Guiengola
North Plaza of Guiengola featuring the East and West Pyramids and Ballcourt No. 1 | |
Interactive map of Guiengola | |
| Location | Santo Domingo Tehuantepec, Oaxaca, Mexico |
|---|---|
| Region | Mesoamerica |
| Coordinates | 16°23′09″N 95°19′24″W / 16.38583°N 95.32333°W |
| Type | Fortified urban settlement |
| History | |
| Periods | Late Postclassic (approx. 14th–early 16th centuries) |
| Cultures | Zapotec |
Guiengola is a Late Postclassic (14th–early 16th centuries CE) Zapotec archaeological site located near Santo Domingo Tehuantepec in the Isthmus of Tehuantepec, Oaxaca, Mexico. The site occupies a strategically elevated landscape overlooking the Tehuantepec River system and is widely known in historical accounts as a fortified settlement associated with conflict between the Zapotec and Mexica polities during the decades preceding Spanish colonization.

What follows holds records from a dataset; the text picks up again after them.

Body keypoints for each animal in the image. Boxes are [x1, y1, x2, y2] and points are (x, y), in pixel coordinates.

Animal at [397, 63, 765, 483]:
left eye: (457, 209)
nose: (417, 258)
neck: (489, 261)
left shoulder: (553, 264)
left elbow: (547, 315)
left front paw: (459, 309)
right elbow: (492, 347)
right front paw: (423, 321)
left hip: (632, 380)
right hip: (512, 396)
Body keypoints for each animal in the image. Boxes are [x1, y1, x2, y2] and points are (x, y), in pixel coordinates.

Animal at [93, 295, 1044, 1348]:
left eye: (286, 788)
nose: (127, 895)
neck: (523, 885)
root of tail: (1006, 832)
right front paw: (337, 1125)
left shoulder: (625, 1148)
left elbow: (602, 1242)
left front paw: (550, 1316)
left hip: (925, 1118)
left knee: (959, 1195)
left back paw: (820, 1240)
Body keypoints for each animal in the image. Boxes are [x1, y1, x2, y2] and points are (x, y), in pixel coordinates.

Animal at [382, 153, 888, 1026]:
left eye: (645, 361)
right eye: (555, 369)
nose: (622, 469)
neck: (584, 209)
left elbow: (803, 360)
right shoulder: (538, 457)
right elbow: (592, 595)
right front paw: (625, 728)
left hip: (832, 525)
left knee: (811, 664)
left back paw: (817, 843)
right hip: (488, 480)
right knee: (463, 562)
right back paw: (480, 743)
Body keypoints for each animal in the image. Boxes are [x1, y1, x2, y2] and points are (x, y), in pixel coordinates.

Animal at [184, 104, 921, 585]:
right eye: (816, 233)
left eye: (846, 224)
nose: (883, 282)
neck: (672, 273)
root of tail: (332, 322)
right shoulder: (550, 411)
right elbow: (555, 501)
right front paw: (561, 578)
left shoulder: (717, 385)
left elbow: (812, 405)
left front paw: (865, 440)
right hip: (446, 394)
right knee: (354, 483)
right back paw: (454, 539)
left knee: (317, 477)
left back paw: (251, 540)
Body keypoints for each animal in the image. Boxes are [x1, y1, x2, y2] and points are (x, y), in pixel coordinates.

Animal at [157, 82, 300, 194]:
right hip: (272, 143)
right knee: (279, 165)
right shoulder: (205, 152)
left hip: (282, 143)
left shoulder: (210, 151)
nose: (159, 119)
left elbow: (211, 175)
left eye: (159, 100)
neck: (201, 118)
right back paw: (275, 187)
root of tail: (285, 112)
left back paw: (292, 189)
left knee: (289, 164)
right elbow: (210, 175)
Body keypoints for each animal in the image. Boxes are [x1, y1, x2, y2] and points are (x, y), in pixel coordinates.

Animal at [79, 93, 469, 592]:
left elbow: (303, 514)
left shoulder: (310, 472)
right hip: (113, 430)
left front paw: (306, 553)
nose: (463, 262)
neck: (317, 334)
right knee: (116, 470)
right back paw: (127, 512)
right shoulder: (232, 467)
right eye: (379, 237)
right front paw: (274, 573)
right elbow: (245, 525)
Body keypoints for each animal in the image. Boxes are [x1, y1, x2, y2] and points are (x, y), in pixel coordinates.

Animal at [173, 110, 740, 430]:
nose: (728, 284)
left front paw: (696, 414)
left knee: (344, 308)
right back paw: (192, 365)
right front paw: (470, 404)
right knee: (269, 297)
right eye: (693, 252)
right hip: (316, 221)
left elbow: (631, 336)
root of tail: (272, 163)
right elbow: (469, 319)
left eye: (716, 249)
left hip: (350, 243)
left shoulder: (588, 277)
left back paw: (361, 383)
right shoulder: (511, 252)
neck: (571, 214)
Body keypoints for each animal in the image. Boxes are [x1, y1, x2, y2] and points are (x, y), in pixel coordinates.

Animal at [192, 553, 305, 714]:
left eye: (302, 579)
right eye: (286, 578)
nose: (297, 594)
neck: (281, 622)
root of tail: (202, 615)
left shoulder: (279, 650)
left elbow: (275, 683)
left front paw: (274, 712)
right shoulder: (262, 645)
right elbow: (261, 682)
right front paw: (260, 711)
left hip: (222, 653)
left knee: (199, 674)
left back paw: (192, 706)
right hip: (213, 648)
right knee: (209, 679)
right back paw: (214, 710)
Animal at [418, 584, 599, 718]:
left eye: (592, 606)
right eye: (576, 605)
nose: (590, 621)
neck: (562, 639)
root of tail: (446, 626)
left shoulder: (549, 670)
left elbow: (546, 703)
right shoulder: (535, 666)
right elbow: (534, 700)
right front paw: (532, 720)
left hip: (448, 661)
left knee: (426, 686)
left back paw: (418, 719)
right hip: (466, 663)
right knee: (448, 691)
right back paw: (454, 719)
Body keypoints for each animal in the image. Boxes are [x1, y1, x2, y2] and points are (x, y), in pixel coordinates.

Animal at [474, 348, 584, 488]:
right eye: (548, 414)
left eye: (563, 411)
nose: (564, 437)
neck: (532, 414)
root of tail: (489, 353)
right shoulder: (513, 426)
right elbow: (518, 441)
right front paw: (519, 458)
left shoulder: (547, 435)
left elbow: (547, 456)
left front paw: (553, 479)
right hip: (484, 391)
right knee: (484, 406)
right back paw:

Archaeological research has demonstrated that Guiengola was not only a military stronghold but a substantial urban settlement. Systematic pedestrian survey and airborne lidar mapping have documented an occupation area of approximately 360 hectares containing more than one thousand architectural features, including civic-ceremonial buildings, elite residential compounds, neighborhoods, road systems, terraces, and defensive walls. The architectural core, or epicenter, includes plazas, ballcourts, and large residential complexes associated with governing elites.
In addition to its importance for understanding Late Postclassic Zapotec political expansion and regional interaction, Guiengola holds contemporary cultural and historical significance for communities in and around Tehuantepec, where it remains embedded in local identity, memory, and heritage governance.